Medical practices house a lot of hardware. From the computer at the front desk, the scanner used for insurance cards, the laptops the doctor takes into patient visits, to MRI machines, all these machines work to keep a practice running and to facilitate patient care. Like most technology, they are also expensive, and if they fail they generally take down several vital functions with them.
To keep hardware working as intended without service interruptions, it is important to address hardware updates, refreshes, and end of life. The first part of that is warranty. While most modern technology can last for a full five-year extended warranty, it is important to schedule their replacements once the warranty expires. After the cost of downtime, labor, and repairs, it’s rarely worth it to fix an old machine instead of buying a new one. Other single-purpose machines may be kept around as long as they function, but your budget should always be prepared to absorb the cost of a replacement when they fail.
For servers and computers, including desktops, laptops, and tablets, the deciding factor is the length of active support.

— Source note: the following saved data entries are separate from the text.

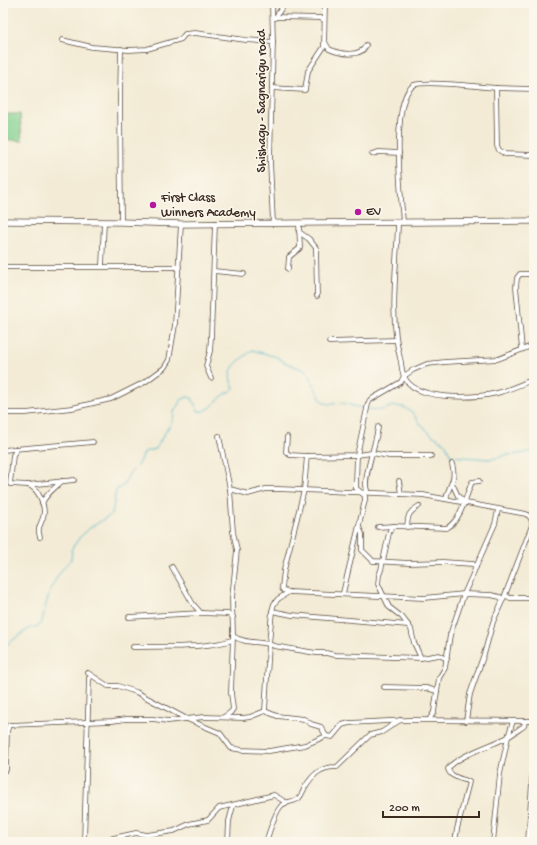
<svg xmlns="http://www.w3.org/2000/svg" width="537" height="845" font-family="'Gochi Hand',sans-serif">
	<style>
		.green { fill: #82d08f; stroke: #5e7d56 }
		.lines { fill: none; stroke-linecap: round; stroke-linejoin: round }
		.stream { stroke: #4fb8cc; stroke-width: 1 }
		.minor-casing { stroke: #574739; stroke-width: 5.5 }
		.major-casing { stroke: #574739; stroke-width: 7 }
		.minor { stroke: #fff; stroke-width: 4 }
		.major { stroke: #fff; stroke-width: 5.5 }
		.poi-dot { fill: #b5179e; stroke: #fbf7ec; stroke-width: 1.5 }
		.labels { text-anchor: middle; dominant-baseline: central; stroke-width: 3; stroke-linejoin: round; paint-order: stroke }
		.street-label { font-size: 13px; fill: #3b2a1e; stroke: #fbf7ec }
		.poi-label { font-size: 13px; fill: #3b2a1e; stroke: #fbf7ec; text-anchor: start }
	</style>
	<rect width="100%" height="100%" fill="#fbf7ec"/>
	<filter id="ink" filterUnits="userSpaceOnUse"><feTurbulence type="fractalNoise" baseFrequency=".025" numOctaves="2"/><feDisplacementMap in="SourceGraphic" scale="8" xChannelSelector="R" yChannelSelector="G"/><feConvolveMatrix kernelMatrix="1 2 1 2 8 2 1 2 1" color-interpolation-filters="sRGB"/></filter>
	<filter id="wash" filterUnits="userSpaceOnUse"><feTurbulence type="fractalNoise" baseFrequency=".012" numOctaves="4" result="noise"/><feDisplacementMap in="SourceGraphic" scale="16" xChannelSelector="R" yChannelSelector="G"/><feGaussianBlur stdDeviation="0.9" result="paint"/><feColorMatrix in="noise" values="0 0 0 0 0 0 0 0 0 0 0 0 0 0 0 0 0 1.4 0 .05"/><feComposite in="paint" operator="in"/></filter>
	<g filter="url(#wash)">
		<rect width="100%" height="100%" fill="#f3ebd5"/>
		<!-- green -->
		<path class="green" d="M 3,114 L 20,114 L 22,141 L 3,139 Z"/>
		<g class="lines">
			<!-- stream -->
			<g class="stream">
				<path d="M 369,409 L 382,410 L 393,406 L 403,407 L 412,412 L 421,425 L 432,435 L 445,443 L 451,456 L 489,459 L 498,458 L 505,455 L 520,454 L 534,451"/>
				<path d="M 3,647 L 30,628 L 39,626 C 44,617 44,611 47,601 C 51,587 59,570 71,560 L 72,548 L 80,537 L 90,528 L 112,514 L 116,490 L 124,485 L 129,474 L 137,466 L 142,456 L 146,451 L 156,449 L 163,436 L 173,420 L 174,412 L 181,400 L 187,397 L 192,398 L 198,411 C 210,413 215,401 224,395 C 228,392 231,392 234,388 C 223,368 239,362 252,350 L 277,357 L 284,362 L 307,371 L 320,398 L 324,403 L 331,404 L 342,403 L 366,409"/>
			</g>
		</g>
	</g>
	<g filter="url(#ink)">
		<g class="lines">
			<!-- minor casing -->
			<g class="minor-casing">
				<g id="minor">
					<path d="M 272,3 L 273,42 L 270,161 L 273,223"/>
					<path d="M 276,17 L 320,18 L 324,20"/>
					<path d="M 275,18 L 285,3"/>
					<path d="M 62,40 L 92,47 L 129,50 L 147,49 L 181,39 L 185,34 L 195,33 L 246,40 L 273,42"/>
					<path d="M 325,42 L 329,49 C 340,54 361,58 366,45"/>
					<path d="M 121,49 L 120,97 L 121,222"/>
					<path d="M 272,88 L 305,90 L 308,71 L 324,47 L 325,3"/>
					<path d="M 534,89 L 496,88 L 497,146 L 499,150 L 505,154 L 534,155"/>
					<path d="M 372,154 L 379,152 L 399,153"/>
					<path d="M 398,222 C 397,266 389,315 400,358 C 402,364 401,370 404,376 C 414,402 475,398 497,393 C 509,390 522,384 534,379"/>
					<path d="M 403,222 C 401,196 390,99 414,85 C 425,80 481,87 496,88"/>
					<path d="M 299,232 L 309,239 L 316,248 L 317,296"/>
					<path d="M 102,266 L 104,222"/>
					<path d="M 3,267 L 179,267"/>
					<path d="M 288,269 L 289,257 L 300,248 L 299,223"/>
					<path d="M 214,271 L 244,274"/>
					<path d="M 329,342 L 396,340"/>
					<path d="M 522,349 L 516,287 L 517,278 L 520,274 L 534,274"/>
					<path d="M 211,378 L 206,366 L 210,351 L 211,337 L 215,223"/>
					<path d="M 3,413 L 26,413 L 72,408 L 111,399 L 145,382 L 164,368 L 169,360 L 175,325 L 181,224"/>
					<path d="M 219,436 L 230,489 L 233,532 L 237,550 L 232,598 L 233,636 L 231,693 L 233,709 L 231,712 L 224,717"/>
					<path d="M 287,437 L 286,452 L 290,455 L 307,456 L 357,455 L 372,453 L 389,456 L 431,456"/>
					<path d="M 17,449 L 13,455 L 10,484 L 28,485 L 74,480"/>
					<path d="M 3,450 L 93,442"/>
					<path d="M 307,456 L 304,490 L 284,570 L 282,588 L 283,590 L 289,592 L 424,598 L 464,594 L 491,595 L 500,597 L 503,600"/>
					<path d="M 399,481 L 401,494"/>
					<path d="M 452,483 L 458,496 L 464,502"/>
					<path d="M 28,485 C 38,488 44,503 44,513 C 43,523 36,526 40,537"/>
					<path d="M 230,489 L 248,494 L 266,489 L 278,489 L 423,495 L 526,514 L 530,517 L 532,522"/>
					<path d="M 366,492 L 367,490 C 362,479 377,441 378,427"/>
					<path d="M 446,499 C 449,483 457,481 452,464"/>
					<path d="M 42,503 C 47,493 54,489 62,481"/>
					<path d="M 359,527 L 362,534 L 362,550 L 373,561 L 409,563 L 443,562 L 473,564 L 476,567"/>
					<path d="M 378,527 L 394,526"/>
					<path d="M 407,527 C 408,515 408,513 419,506"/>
					<path d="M 172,567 L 193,604 L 201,613"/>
					<path d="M 343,593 L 365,500 L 365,496 L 356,488 L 356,484 L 357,455 L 368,404 L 370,400 L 401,382 L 404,376 L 413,370 L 427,364 L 445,362 L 498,359 L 534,345"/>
					<path d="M 505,595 L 510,598 L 534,598"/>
					<path d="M 272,611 L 292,615 L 408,625"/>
					<path d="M 129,617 L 201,613 L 228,614 L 233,617"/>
					<path d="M 233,636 C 247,645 260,640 274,646 L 316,653 L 326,653 L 335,655 L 421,658 L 439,655 L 447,659"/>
					<path d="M 133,647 C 162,646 206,649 232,640"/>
					<path d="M 421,658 L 414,643 L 411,629 L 402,617 L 389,607 L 378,584 L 379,575 L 381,570 L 389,533 L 391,528 L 394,526 L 447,528 C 462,519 465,497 472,482 L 479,481"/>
					<path d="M 88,673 L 108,686 L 118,686 L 136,692 L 187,719 L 220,733 L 231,748 L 242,750 L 269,751 L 305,745 L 326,736 L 332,737 L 342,725 L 349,723 L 409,720 L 534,721"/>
					<path d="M 384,687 L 426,688 L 437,691"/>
					<path d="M 265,711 L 269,644 L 272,611 L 274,604 L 278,599 L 289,592"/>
					<path d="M 429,720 L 434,712 L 439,678 L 445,668 L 450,635 L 464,594 L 495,524 L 498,510"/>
					<path d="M 466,721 L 470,694 L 485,651 L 493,622 L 505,595 L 531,528 L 534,518"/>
					<path d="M 6,770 L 7,731 L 9,725 L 112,721 L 126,719 L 153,719 L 168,721 L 204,717 L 243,718 L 250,717 L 265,711 L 277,716 L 304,719 L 311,724 L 321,727 L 326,736"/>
					<path d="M 84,842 L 89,678"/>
					<path d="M 103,842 L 109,839 L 136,833 L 147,835 L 174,831 L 189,824 L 208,820 L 219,808 L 274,795 L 287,803"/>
					<path d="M 228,842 L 229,821 L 233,806"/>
					<path d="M 266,842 C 269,833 275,811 282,805 C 287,801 295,802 299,798 C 302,795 303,791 305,787 C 314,773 321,767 337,767 L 370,735 L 382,732 L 400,720"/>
					<path d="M 455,842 L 457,829 L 469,782 L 467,781 C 460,778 450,777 448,769 C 455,757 492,745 506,738 C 512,735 518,730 524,726 L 525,721"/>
					<path d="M 493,842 L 500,774 L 508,737 L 513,721"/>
					<path d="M 528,842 L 533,767 L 534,766"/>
				</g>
			</g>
			<!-- major casing -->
			<g class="major-casing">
				<path id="major" d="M 3,221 L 121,222 L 181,224 L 534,221"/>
			</g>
			<!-- minor -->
			<use href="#minor" class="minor"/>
			<!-- major -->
			<use href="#major" class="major"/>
		</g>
	</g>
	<!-- markers -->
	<g class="poi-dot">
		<circle cx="153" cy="205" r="4"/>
		<circle cx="358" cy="212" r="4"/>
	</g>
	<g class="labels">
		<!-- street labels -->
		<g class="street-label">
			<text transform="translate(262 101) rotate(-90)">Shishagu - Sagnarigu road</text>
		</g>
		<!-- poi labels -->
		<g class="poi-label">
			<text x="161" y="198">First Class<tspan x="161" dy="15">Winners Academy</tspan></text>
			<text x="366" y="212">EV</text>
		</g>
	</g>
	<!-- margin -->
	<rect width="537" height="845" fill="none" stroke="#fbf7ec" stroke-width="16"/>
	<!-- scale -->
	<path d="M383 811v6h96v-6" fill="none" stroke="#3b2a1e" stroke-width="2"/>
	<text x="389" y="811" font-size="12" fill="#3b2a1e" stroke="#fbf7ec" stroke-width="3" paint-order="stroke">200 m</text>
</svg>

As long as the operating system is getting security updates and patches, it can be kept secure, and therefore compliant with HIPAA and HITECH regulations. Once extended support ends for a certain operating system, however, that machine can no longer safely connect to the network.
The last thing to consider is suitability. An old Windows XP may function just fine as a word processor, but it will likely lack the power, memory, and speed necessary to run a modern program such as your EMR or practice management software. Old PCs generally get slower and slower as they try to run more demanding software, so replacing these machines becomes as much an issue of quality of life as security.